I'm sorry but high protein low carb will only ever work if you are also HIGH FAT. You probably are super low on calories and your metabolism has likely slowed to that of a pre-teen female's. You should read some stuff about leptin and thyroid regulation as a response to various macronutrients and overall caloric intake.
I don't know what your riding and Army training are like, but I'm guessing you do a lot of cardiovascular activity. Fuel it. Drop the protein down. Endurance athletes generally require less than pure strength/power athletes. Lyle McDonald has some great free articles on his site www.bodyrecomposition.com
. Read as many as you can specifically his articles on CHO and protein requirements. My guess is you are probably hovering around 40%-50% of your diet (or more) from protein, and maybe 25% from the other two macros at most. Normally, and percentages are not always the most accurate way to break down a diet, an endurance athlete would require around 50%-60% of their diet to be from CHO at the very least.

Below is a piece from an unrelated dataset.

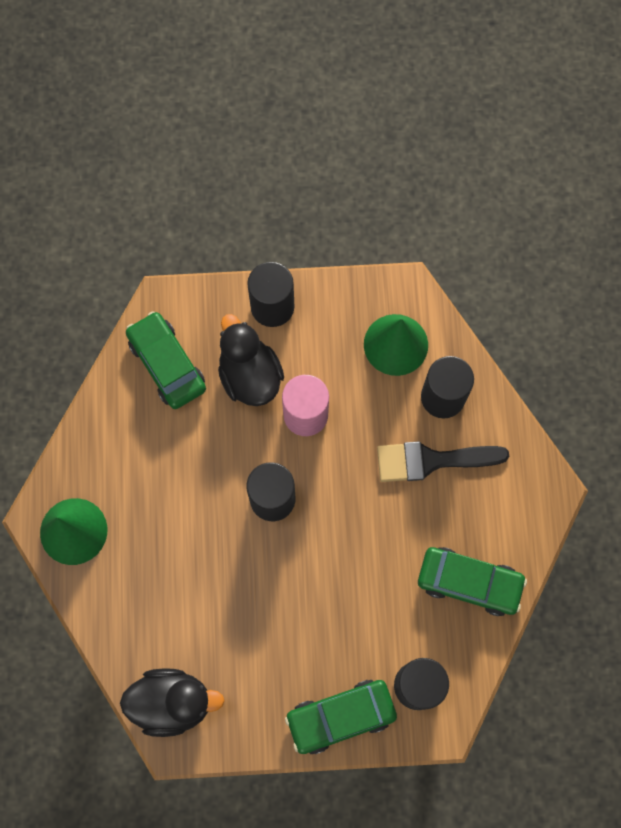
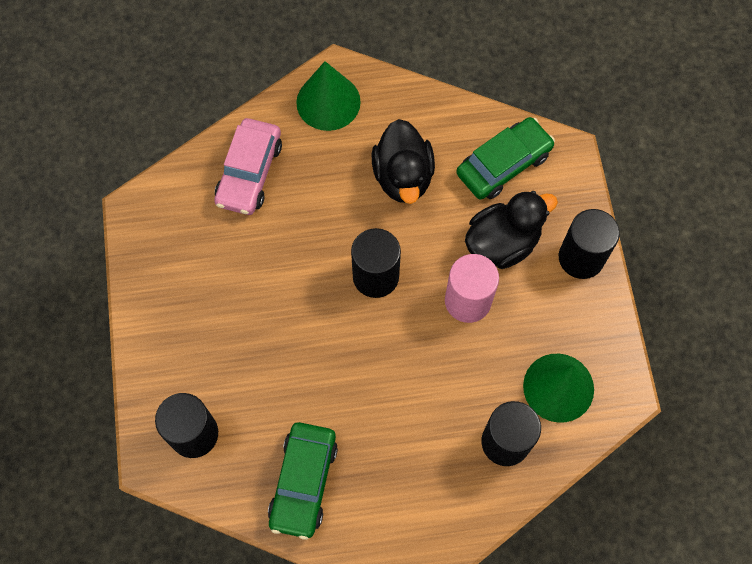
camera: 85 degrees right, 5 degrees down
(145, 618) = (249, 173): none -> pink car
(172, 702) = (172, 205): black duck -> black duck (403, 176)
(340, 716) = (161, 360): green car -> none
(431, 460) = (433, 434): black brush -> none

Right now its trendy to avoid processed carbs, which definitely aren't the best, but starchy vegetables, rice, and numerous legumes also have a very high protein and trace nutrient content as well and are perfectly acceptable energy sources.
To give you an idea of my daily intake on a maintenance day:
6 feet 2 inches tall, 28 years old
On a recovery spin or off day: 2400-2600 calories (Using BW in lbs x 15-16). I shoot for 4-5g/kg of CHO, 1.25g/kg of protein, and do try to keep fat on the lower side and it ends up fine. This ends up somewhere around 290-360g of CHO, 90-100g of protein, and fat whatever it ends up at.
Ride days really differ depending on what I did the previous day, that day, the next day, and the next block so I can't really advise you there. I've struggled with trying to maintain weight in the past and tried about every type of diet imaginable and restricting my CHO intake was probably the most detrimental thing I have done in terms of performance and maintaining a healthy metabolism.
No supplement will build muscle. You guys are talking out of your assholes. Creatine does not actually build muscle, it helps to synthesize ATP faster for very short duration activity. It would do nothing for a cyclist, but would help a strength athlete spending less than 12 seconds under tension.
Protein does not also necessarily build muscle. It can prevent catabolism, maintain a positive nitrogen balance, and promote anabolism, but there is nothing about whey protein that makes your body say "Oh damn, better go make a ton of muscle". Muscle gain is determined by genetics, diet, and type of exercise in that order. I've yet to see a single endurance athlete accidentally gain too much muscle by riding a bike although many gain plenty of fat and get dad legs and think that they've gained muscle.